We should all remind ourselves of that as we go about our daily lives.


----------



## AlanMexicali (Jun 1, 2011)

*Stange thing happened*

When I think about my friend in the pueblo and her family I feel sad because they were moving up in the world and moved out of their pueblo property to a new Urbivilla house [federal govt. small houses] close by in the suburbs of Mexicali. She tried to rent her house with no luck and eventually the house was stripped of everything including the doors and windows.

It became a nuisance to the police as it was a hangout. One day the police came and knocked what was left down to a pile of rubble on the slab. Today 5 years later it remains basically the same except people took the lumber and left the broken drywall. The trees are dead except the palms survived, quite a site, but not that uncommon.

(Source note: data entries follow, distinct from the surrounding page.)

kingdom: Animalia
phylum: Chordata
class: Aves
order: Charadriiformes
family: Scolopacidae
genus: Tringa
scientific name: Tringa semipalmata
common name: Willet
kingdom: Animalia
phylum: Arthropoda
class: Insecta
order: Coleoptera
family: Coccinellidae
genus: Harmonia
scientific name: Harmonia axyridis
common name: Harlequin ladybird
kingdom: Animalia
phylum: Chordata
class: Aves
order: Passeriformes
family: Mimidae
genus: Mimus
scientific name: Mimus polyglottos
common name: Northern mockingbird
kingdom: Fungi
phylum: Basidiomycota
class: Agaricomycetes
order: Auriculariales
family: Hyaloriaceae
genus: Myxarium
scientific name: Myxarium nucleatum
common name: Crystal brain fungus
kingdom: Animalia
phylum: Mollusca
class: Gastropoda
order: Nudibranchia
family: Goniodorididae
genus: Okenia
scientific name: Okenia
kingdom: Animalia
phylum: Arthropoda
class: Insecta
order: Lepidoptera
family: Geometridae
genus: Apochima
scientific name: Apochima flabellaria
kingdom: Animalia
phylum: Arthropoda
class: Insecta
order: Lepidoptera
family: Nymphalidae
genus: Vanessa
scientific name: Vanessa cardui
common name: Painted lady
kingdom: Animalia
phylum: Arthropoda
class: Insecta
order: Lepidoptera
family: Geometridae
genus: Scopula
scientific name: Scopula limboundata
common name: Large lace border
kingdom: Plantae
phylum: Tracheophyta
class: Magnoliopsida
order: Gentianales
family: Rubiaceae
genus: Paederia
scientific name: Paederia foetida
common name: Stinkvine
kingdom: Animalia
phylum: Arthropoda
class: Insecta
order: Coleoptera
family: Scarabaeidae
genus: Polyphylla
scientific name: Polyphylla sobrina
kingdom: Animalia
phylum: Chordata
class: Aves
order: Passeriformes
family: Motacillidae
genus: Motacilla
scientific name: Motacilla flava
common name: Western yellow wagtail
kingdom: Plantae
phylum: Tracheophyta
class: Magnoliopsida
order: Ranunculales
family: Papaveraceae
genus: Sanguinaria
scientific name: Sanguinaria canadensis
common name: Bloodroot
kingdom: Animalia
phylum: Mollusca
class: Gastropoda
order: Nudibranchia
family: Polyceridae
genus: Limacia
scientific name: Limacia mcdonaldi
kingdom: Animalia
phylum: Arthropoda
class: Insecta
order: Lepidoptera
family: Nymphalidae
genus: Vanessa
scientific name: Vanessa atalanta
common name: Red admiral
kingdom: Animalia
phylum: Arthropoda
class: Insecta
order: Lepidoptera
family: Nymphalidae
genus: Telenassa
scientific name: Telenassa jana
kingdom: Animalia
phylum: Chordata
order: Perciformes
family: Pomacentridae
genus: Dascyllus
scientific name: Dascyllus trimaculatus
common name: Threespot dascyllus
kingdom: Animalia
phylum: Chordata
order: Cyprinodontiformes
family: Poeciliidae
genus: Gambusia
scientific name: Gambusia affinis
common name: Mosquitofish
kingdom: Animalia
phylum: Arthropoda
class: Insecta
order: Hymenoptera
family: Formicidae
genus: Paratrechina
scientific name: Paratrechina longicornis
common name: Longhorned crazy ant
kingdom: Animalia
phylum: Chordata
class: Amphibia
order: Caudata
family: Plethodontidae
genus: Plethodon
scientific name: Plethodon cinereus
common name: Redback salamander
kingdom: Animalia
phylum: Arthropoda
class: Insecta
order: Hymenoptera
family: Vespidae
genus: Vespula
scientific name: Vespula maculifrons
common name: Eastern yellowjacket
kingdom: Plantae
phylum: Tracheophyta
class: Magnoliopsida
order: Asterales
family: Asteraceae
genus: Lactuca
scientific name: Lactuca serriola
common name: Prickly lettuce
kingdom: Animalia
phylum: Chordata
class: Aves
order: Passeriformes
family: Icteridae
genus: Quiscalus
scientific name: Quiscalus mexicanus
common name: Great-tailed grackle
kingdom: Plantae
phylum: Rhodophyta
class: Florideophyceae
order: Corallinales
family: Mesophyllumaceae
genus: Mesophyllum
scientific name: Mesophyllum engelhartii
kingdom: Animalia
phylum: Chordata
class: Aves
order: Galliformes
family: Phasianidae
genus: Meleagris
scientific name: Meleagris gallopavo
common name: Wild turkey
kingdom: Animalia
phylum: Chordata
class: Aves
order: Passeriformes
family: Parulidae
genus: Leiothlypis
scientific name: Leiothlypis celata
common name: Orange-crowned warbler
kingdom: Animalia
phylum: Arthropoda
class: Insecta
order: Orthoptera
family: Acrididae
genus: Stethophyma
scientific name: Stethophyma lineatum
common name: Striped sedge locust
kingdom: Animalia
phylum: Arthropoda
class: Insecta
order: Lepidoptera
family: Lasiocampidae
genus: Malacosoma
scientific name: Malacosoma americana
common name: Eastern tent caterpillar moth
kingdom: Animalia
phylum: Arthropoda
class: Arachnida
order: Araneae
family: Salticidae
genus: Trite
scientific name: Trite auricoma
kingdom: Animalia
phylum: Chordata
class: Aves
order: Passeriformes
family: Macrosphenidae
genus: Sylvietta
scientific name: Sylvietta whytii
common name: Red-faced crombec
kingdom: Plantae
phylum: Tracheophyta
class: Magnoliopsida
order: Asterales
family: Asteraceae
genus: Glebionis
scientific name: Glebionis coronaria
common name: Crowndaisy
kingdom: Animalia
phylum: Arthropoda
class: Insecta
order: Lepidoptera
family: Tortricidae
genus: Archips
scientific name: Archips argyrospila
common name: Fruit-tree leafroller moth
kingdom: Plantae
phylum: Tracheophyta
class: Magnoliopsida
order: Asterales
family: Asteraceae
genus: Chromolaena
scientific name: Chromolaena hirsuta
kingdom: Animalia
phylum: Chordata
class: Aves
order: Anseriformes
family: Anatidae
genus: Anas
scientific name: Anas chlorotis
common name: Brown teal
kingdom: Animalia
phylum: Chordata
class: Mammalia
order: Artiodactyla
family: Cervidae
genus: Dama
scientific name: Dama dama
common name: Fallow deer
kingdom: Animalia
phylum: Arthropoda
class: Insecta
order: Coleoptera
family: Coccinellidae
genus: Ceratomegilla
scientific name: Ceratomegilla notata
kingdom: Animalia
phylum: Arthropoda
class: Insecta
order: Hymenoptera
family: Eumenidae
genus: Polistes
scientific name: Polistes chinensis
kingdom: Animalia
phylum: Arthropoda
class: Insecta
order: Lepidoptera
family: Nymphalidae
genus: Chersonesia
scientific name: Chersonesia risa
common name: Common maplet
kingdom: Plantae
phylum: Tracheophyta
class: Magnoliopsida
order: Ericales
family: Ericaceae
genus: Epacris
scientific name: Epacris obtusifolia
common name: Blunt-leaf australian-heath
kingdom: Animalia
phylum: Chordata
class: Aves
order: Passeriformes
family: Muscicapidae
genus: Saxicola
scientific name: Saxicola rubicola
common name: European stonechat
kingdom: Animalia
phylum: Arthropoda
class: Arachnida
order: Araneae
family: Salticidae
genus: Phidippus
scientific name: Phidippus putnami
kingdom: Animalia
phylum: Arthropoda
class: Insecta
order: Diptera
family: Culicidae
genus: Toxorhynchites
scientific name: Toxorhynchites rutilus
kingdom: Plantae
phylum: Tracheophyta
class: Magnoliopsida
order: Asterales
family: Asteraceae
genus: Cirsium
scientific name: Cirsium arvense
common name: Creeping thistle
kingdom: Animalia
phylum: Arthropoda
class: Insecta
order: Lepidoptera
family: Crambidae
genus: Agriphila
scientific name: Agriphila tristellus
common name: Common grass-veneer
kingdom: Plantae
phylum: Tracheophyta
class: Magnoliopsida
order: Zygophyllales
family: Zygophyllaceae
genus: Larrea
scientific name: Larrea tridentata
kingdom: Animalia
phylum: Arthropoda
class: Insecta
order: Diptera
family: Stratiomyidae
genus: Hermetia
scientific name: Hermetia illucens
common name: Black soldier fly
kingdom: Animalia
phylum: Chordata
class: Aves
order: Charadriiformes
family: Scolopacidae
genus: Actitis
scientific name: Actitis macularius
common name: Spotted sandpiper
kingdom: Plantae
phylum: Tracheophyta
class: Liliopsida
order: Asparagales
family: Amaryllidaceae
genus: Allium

I put up a picture of that house 6 years ago as it looked in an album on my profile.


----------



## AlanMexicali (Jun 1, 2011)

*Squatters paint my rental pink.*

When I had a hard time renting the small house because the many previous renters took the stuff out of it when they were evicted [toilet, kitchen cabinets with sink, circuit breakers, Etc.] and I didn't get around to getting it ready and it was empty for a year. In that year twice I had squatters move in and had to get them out. The last squatters were 2 families and they painted the house pink, outside and inside. I thought that was strange. I put up a picture of it on my profile album. LOL


----------